■ Quoted passage:
Ecuador’s bid to reduce poverty by taxing its banks is threatening to deepen the nation’s economic slump, as lenders curb credit and ratchet up interest rates after profits plunged to a three-year low.
Non-government banks, including Citigroup Inc (C).’s local unit, raised rates on corporate loans by an average 0.21 percentage point in the first quarter to 8.88 percent, the highest since November 2010, according to central bank data. That compares with a decline of 0.72 percentage point to 8.81 percent in Colombia and an increase of 0.01 percentage point to 5.79 percent for similar loans in Peru.
President Rafael Correa fast-tracked the tax bill through Congress during his re-election campaign last year to pay for a 43 percent boost in cash subsidies to low-income families after his opponent, the former chief of the nation’s second-biggest bank, said he wasn’t doing enough to alleviate poverty. The move is backfiring as the drop in bank profits reduces capital available for lending, threatening to weaken economic growth already forecast to be the lowest since 2010, according to Pichincha Casa de Valores SA, Ecuador’s biggest brokerage.
“This is very alarming and could transform into a deceleration of the economy,” Ismael Velez, the firm’s chief executive officer, said in a telephone interview from Quito. “A substantial reduction in profit levels won’t allow banks to keep increasing their credit operations.”
Private banks’ profits tumbled 42 percent in the first quarter, the worst start to the year since 2003, when the country’s lenders were recovering from the collapse of the nation’s financial system.
The Finance Ministry’s and Economic Policy Ministry’s press office declined to comment on the tax law’s effect on the economy.
The law, which took effect Jan. 1, eliminated banks’ tax deductions for reinvesting profits, created a 12 percent tax on some financial services and a levy of as much as 0.35 percent on assets held abroad. The amount banks pay in taxes doubled during the first quarter from the three months ended in December, data from the nation’s banking superintendent show.
The new rules come on top of additional banking measures implemented under Correa, a 50-year-old former economics professor, to force lenders to shed their brokerages, insurance units and other non-core businesses, increase holdings of government-issued debt and eliminate charges for some services, including credit card issuance.

■ Dataset entries:

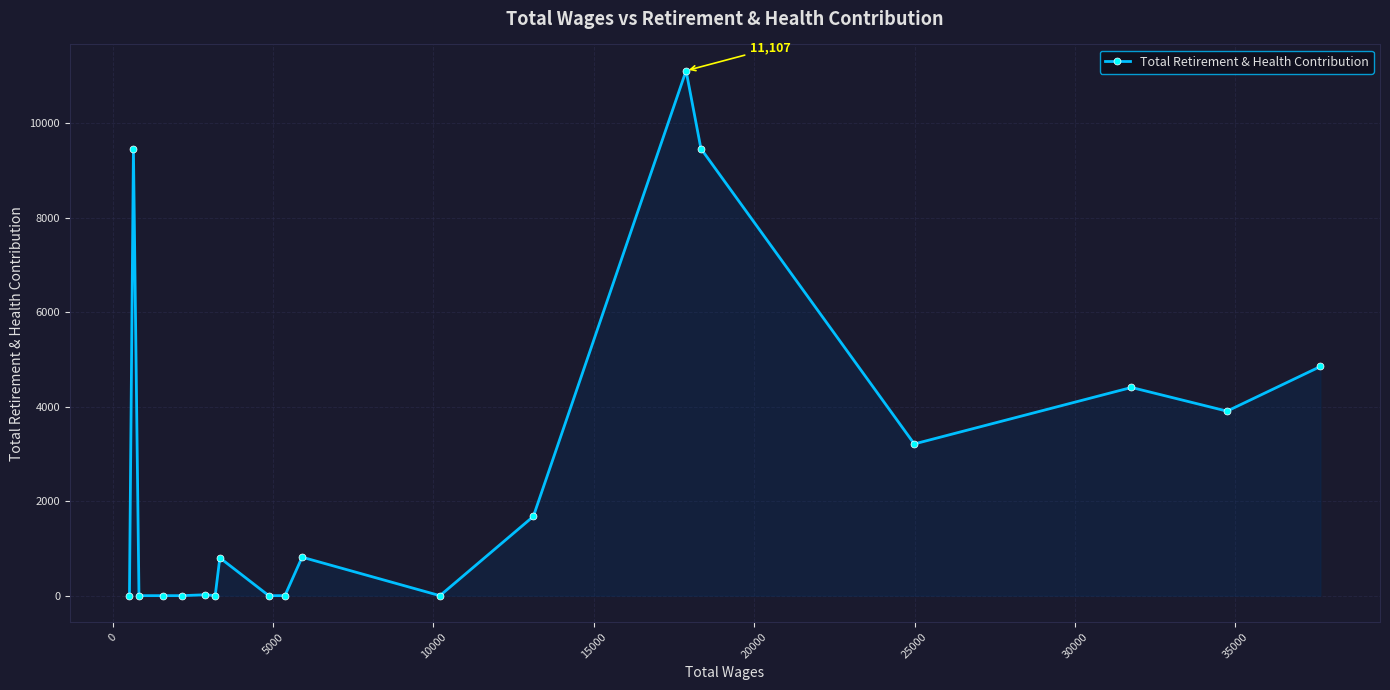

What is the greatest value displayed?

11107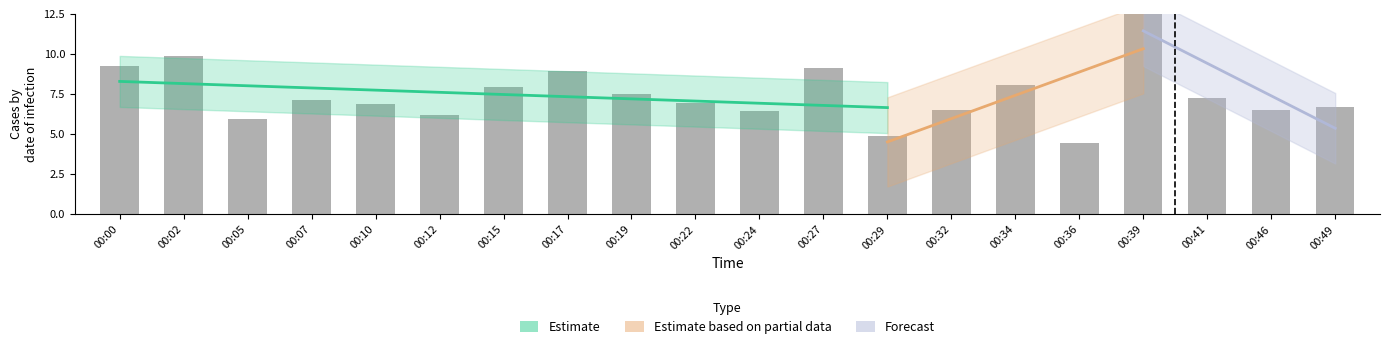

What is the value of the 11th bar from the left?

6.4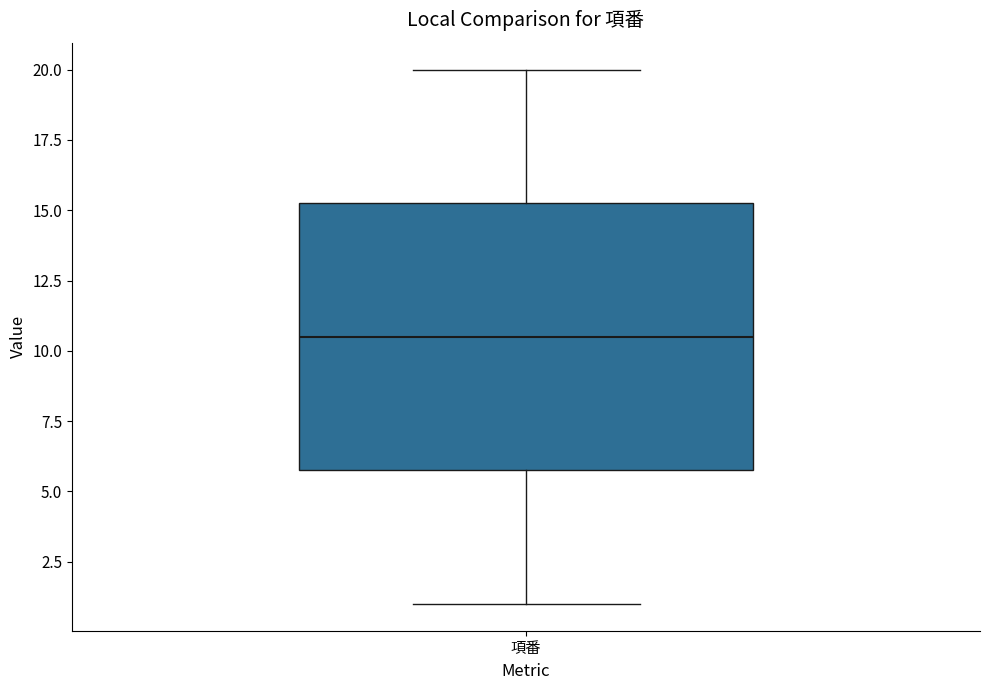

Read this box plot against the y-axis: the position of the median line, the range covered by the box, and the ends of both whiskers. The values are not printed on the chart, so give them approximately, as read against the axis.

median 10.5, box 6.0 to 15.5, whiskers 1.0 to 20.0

==

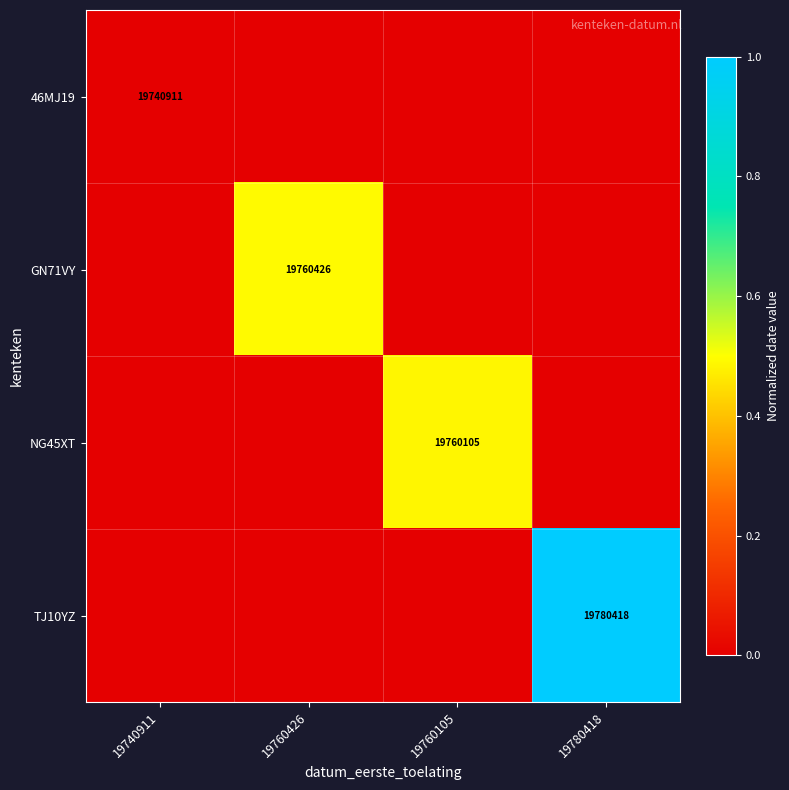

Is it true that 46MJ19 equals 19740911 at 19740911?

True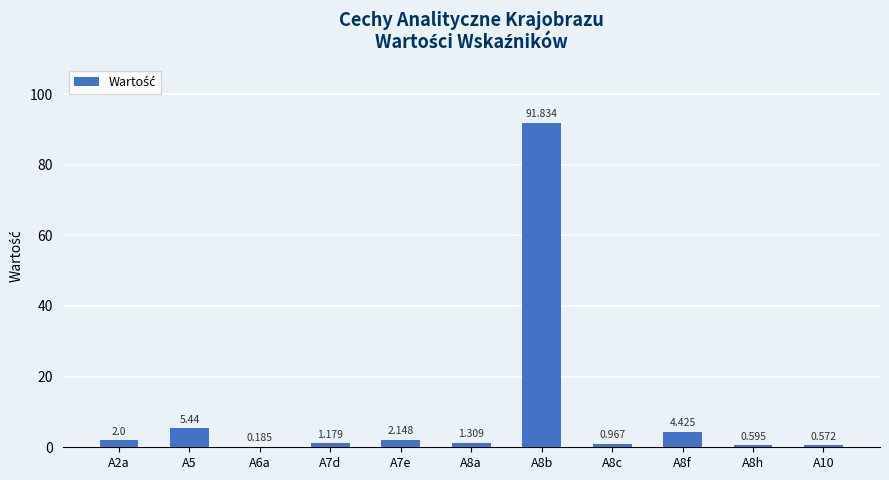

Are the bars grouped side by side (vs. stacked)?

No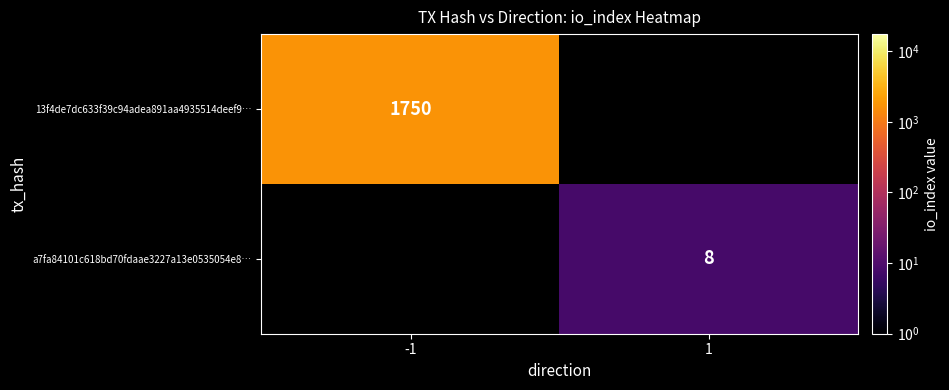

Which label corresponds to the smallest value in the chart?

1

...

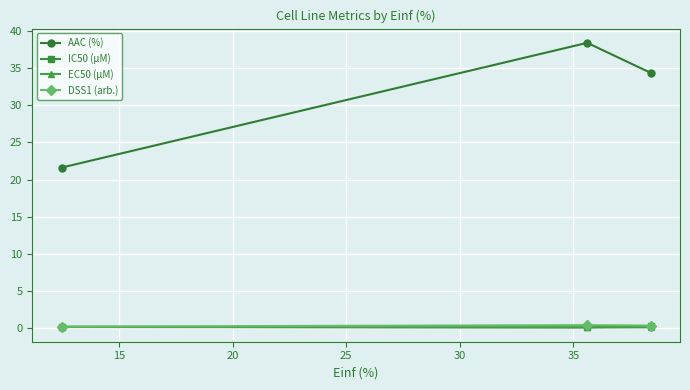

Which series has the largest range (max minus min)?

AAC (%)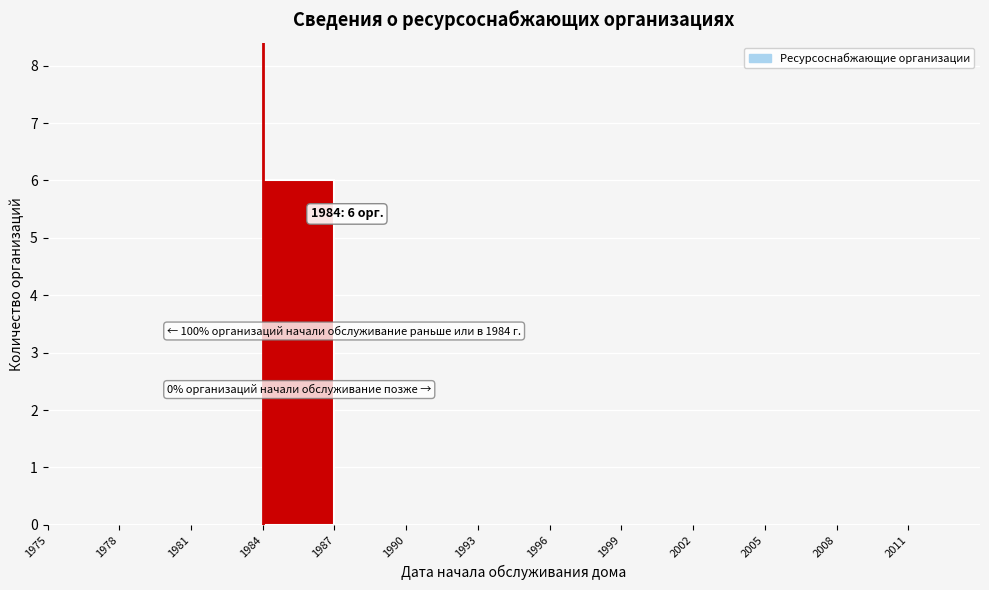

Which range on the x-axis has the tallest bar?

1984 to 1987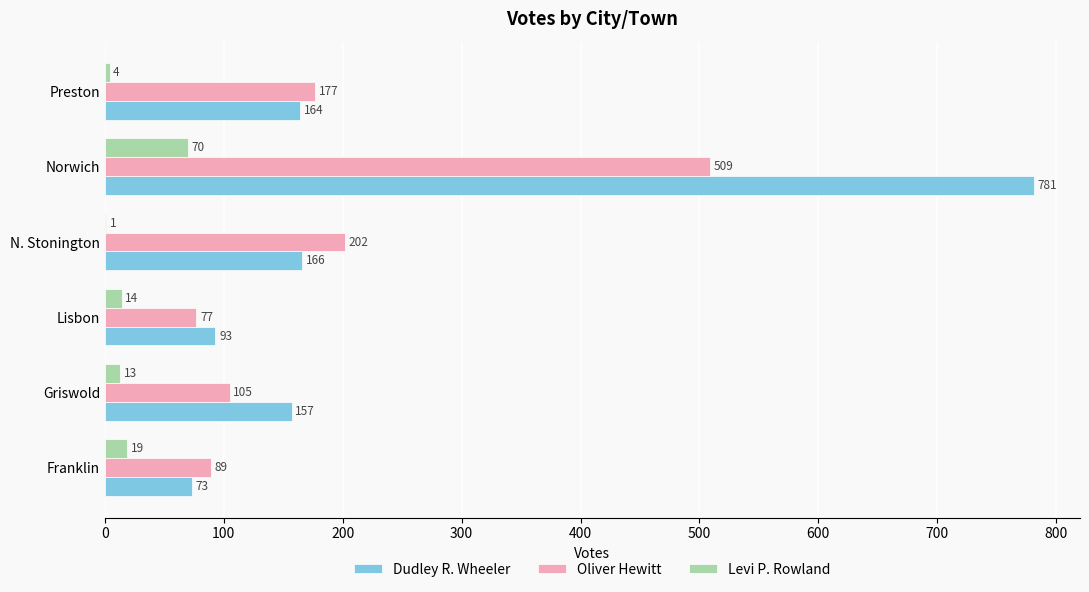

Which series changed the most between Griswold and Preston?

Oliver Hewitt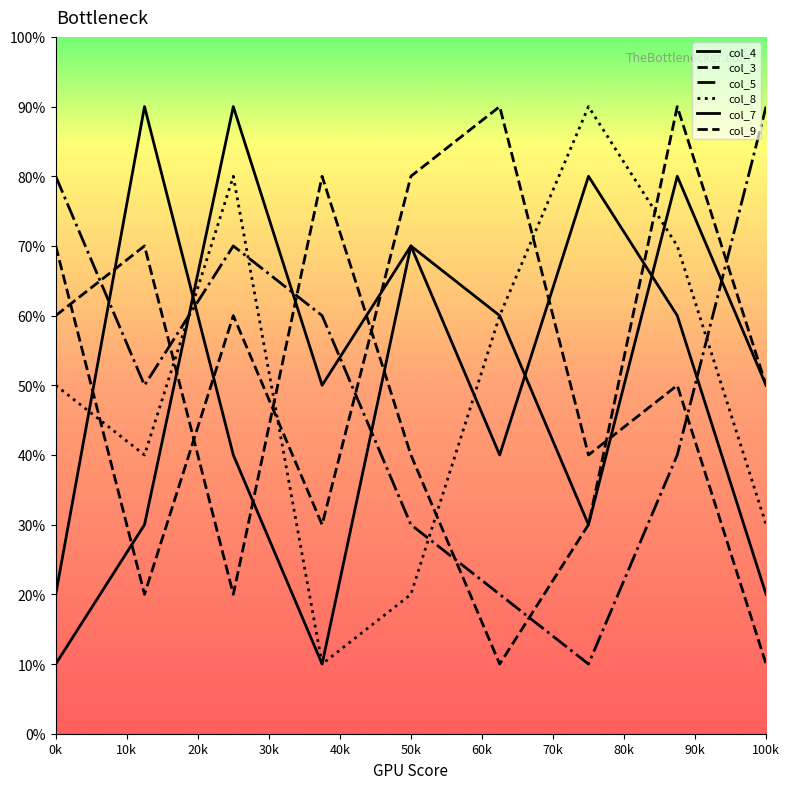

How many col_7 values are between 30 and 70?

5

■ Task A:
In the article on Ecuador's bank tax, by how much did private banks' profits fall in the first quarter?
■ Task B:
Write out the section of the Ecuador bank tax article that begins with the words containing "Ecuador’s bid to" and ends with "a three-year low.".
■ Task C:
Continue the article on Ecuador's bank tax after its final sentence.
You won't need the records for any of this.

■ Your response A:
They fell 42 percent.

■ Your response B:
Ecuador’s bid to reduce poverty by taxing its banks is threatening to deepen the nation’s economic slump, as lenders curb credit and ratchet up interest rates after profits plunged to a three-year low.

■ Your response C:
Bank lending is being hobbled as forecasts show Ecuador heading for its weakest annual economic growth in three years. The central bank estimates gross domestic product will rise 4 percent this year after a 5 percent expansion last year and 7.8 percent in 2011. The United Nations’s economic unit cut its forecast for growth to 3.5 percent in December from 4.5 percent in October, before the new taxes were announced.
“Banks aren’t growing at the speed that the economy requires,” said Walter Spurrier, the director of Guayaquil- based economic research company Grupo Spurrier. “If things continue as they have up until now, the trend is toward deceleration.”
Correa’s push for the new taxes came after Guillermo Lasso, the opposition candidate who lost in February elections, had proposed raising the cash subsidy paid to impoverished citizens to $50 a month from $35 as part of his campaign platform.
He said that the increase, which costs an extra $323 million a year, could be paid for by cutting Correa’s publicity budget. Correa responded by sending a bill to Congress, approved in less than a month by a 79-5 margin, proposing the nation’s banks foot the bill or face nationalization.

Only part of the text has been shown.